Development policy aims to halt renewed increase in hunger

Climate change, price increases as a result of Russia's war of aggression against Ukraine and the effects of the Covid pandemic are seriously jeopardising the successes achieved in recent decades in the fight against hunger and malnutrition. In some parts of Africa, more people are going hungry again and food crises are on the rise. While around 45 per cent of the population in Africa was affected by moderate or severe food insecurity in 2015, this figure rose to 59 per cent by 2024.

DEval provides important basis for decision-making

Knowledge transfer and capacity building are key instruments of development cooperation because they empower people to take action to improve their food security. In a synthesis study of the international evidence available, DEval examined the effectiveness of knowledge transfer and capacity development measures along agricultural supply chains and for local consumers.

The study is the first of its kind because it presents the effects of a wide range of development policy measures on all six dimensions of food security: (i) food availability, (ii) food utilisation, (iii) food access, (iv) food system stability, (v) food system sustainability, and (vi) the agency of local people. It highlights the types of measures that have proven effective.
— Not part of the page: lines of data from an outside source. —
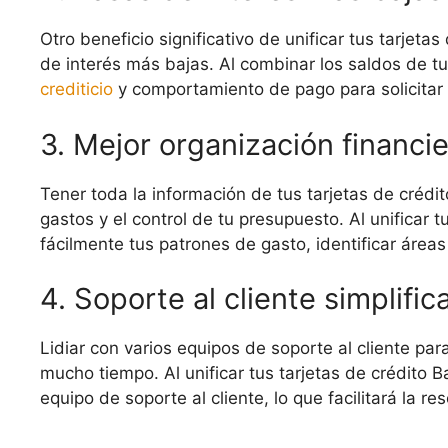
Otro beneficio significativo de unificar tus tarjet
de interés más bajas. Al combinar los saldos de t
crediticio
y comportamiento de pago para solicitar
3. Mejor organización financi
Tener toda la información de tus tarjetas de crédit
gastos y el control de tu presupuesto. Al unificar
fácilmente tus patrones de gasto, identificar área
4. Soporte al cliente simplific
Lidiar con varios equipos de soporte al cliente par
mucho tiempo. Al unificar tus tarjetas de crédito 
equipo de soporte al cliente, lo que facilitará la 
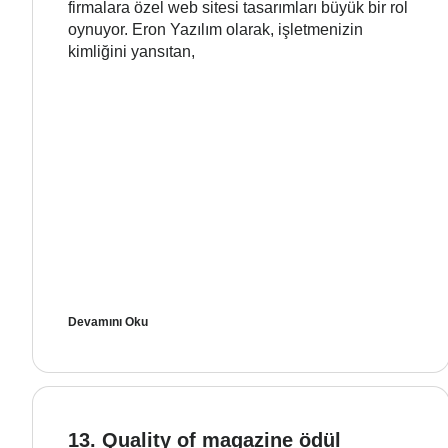
firmalara özel web sitesi tasarımları büyük bir rol
oynuyor. Eron Yazılım olarak, işletmenizin
kimliğini yansıtan,
Devamını Oku
13. Quality of magazine ödül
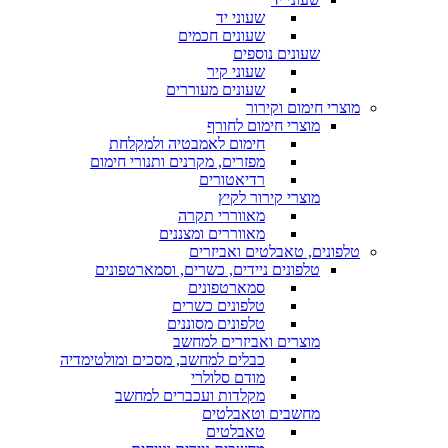
שעוני יד
שעונים חכמים
שעונים נוספים
שעוני קיר
שעונים מעוררים
מוצרי חימום וקירור
מוצרי חימום לחורף
חימום לאמבטיה ולמקלחת
מפזרים, מקרנים ותנורי חימום
רדיאטורים
מוצרי קירור לקיץ
מאווררי תקרה
מאווררים ומצננים
טלפונים, טאבלטים ואביזרים
טלפונים ניידים, כשרים, וסמארטפונים
סמארטפונים
טלפונים כשרים
טלפונים מסוננים
מוצרים ואביזרים למחשב
כבלים למחשב, מסכים ומולטימדיה
מודם סלולרי
מקלדות ועכברים למחשב
מחשבים וטאבלטים
טאבלטים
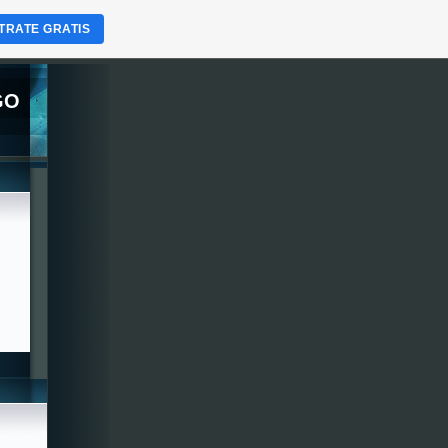
TRATE GRATIS
GO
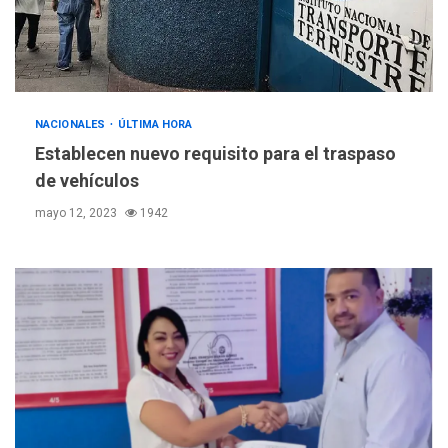
NACIONALES
ÚLTIMA HORA
Establecen nuevo requisito para el traspaso
de vehículos
mayo 12, 2023
1942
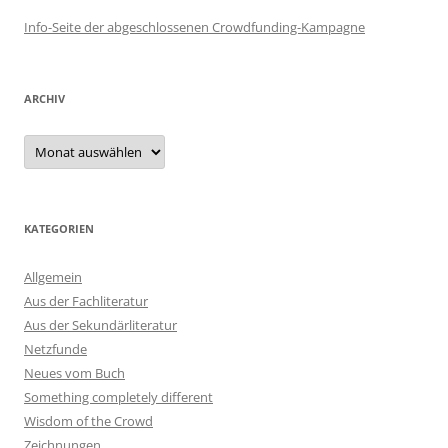
Info-Seite der abgeschlossenen Crowdfunding-Kampagne
ARCHIV
Archiv
KATEGORIEN
Allgemein
Aus der Fachliteratur
Aus der Sekundärliteratur
Netzfunde
Neues vom Buch
Something completely different
Wisdom of the Crowd
Zeichnungen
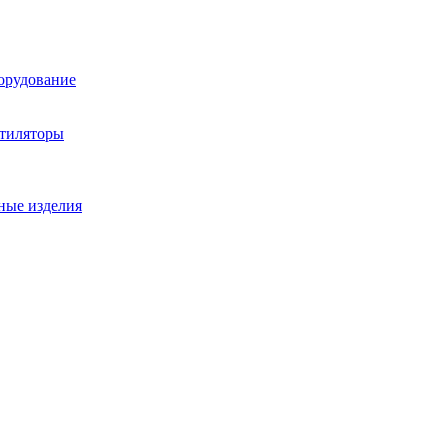
орудование
нтиляторы
ные изделия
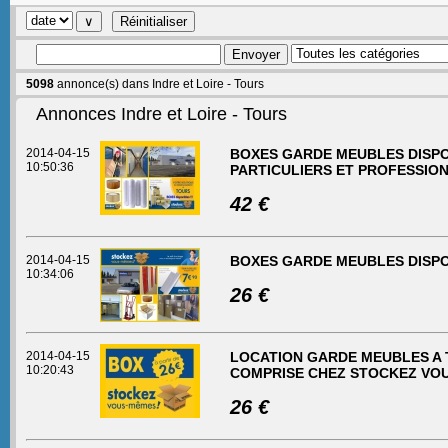
5098
annonce(s) dans Indre et Loire - Tours
Annonces Indre et Loire - Tours
2014-04-15
BOXES GARDE MEUBLES DISPON
10:50:36
PARTICULIERS ET PROFESSION
42 €
2014-04-15
BOXES GARDE MEUBLES DISPO
10:34:06
26 €
2014-04-15
LOCATION GARDE MEUBLES A T
10:20:43
COMPRISE CHEZ STOCKEZ VOU
26 €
Measures should be combined

The core message of the study is that knowledge transfer and capacity building measures have a positive impact on the various dimensions of food security. However, DEval also found that no single type of measure is effective in all six of them. The synthesis study shows which measures can achieve success in which dimensions. It can thus support government and civil society development actors world-wide in planning combinations of measures and provide them with an important basis for decision-making.

For example, along agricultural supply chains, measures to advise agricultural actors on climate-adapted farming methods are suitable for improving access to food and increasing its availability. At community meetings, participants can be taught nutrition-related knowledge to promote dietary diversity in their households. This additional knowledge can also increase their capacity to make nutrition-related decisions. DEval concludes that combining measures can increase their effectiveness in terms of food security.

In addition, a combination of measures is essential in order to reach particularly marginalised population groups. “It has been shown that particularly vulnerable groups such as women, children and Indigenous Peoples often cannot benefit from a single capacity-building measure,” study leader Cornelia Römling emphasises. “They often lack resources such as money or machinery to implement what they have learned.”

Furthermore, these groups have no or only limited ownership or usage rights to land for growing food. According to Römling, this argues in favour of putting together packages of measures and combining, for example, knowledge transfer with the distribution of seeds or cash transfers or advice on land rights.

Outlook – food security and multilateralism

DEval also plans to evaluate the effectiveness of multilateral development cooperation in the area of food security this year. In doing so, it will simultaneously deepen two priority areas of German development cooperation in accordance with the BMZ‘s reform plan: multilateralism and the fight against hunger. In this manner, DEval will continue to generate important findings on food security for the BMZ's evidence-based policy-making in the future.